A public debate between prominent ETF analysts Nate Geraci and Eric Balchunas has highlighted the strategic dilemma facing investment giant Vanguard regarding cryptocurrency exchange-traded funds (ETFs). This comes as the total net assets for spot Bitcoin ETFs have soared past the $101.45 billion mark, representing approximately 5.25% of Bitcoin's total market capitalization.
Nate Geraci, former president of The ETF Store and co-founder of the ETF Institute, argues that Vanguard's continued reluctance to offer its own Bitcoin ETF is a critical issue of "optics." He warns that a massive generational wealth transfer is underway, with younger investors favoring crypto-friendly platforms. Geraci suggests Vanguard's current interface and position seem antiquated, potentially leading to a long-term client outflow.
In contrast, Bloomberg Intelligence's senior ETF analyst Eric Balchunas contends that the existing crypto ETFs on the market already satisfy the needs of 99% of investors. He stated on social media, "They can already get bitcoin ETFs, which is same thing and for cheaper," arguing that direct ETF ownership is more advantageous for most than holding the underlying asset. While acknowledging the importance of appealing to younger demographics, Balchunas believes Vanguard does not need to "reinvent the wheel."
The debate is magnified by Vanguard's stature. With over $9 trillion in assets under management (AUM), it is the world's second-largest asset manager after BlackRock, known for its conservative, low-cost approach. BlackRock's own spot Bitcoin ETF (IBIT) leads the sector with $53.22 billion in AUM.

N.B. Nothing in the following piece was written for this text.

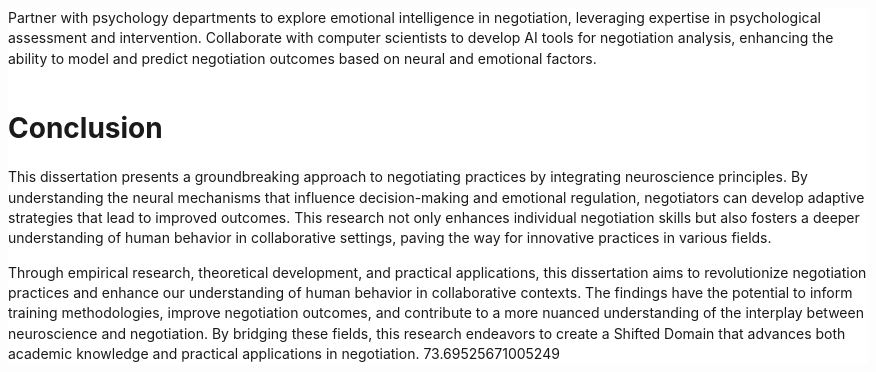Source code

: Partner with psychology departments to explore emotional intelligence in negotiation, leveraging expertise in psychological assessment and intervention. Collaborate with computer scientists to develop AI tools for negotiation analysis, enhancing the ability to model and predict negotiation outcomes based on neural and emotional factors.

# Conclusion

This dissertation presents a groundbreaking approach to negotiating practices by integrating neuroscience principles. By understanding the neural mechanisms that influence decision-making and emotional regulation, negotiators can develop adaptive strategies that lead to improved outcomes. This research not only enhances individual negotiation skills but also fosters a deeper understanding of human behavior in collaborative settings, paving the way for innovative practices in various fields. 

Through empirical research, theoretical development, and practical applications, this dissertation aims to revolutionize negotiation practices and enhance our understanding of human behavior in collaborative contexts. The findings have the potential to inform training methodologies, improve negotiation outcomes, and contribute to a more nuanced understanding of the interplay between neuroscience and negotiation. By bridging these fields, this research endeavors to create a Shifted Domain that advances both academic knowledge and practical applications in negotiation. 73.69525671005249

Despite its public conservatism, Vanguard has taken measured steps under new CEO Salim Ramji, a BlackRock alumnus. In late 2025, the broker opened its platform to third-party crypto ETFs for assets like BTC, ETH, SOL, and XRP. Furthermore, fresh 2026 research from Vanguard has permitted the inclusion of 1-4% crypto assets in portfolios for diversification purposes. Analysts note that any definitive move by Vanguard—whether embracing or further rejecting crypto—could significantly alter the market landscape by either unlocking a new wave of institutional capital or putting downward pressure on industry fees.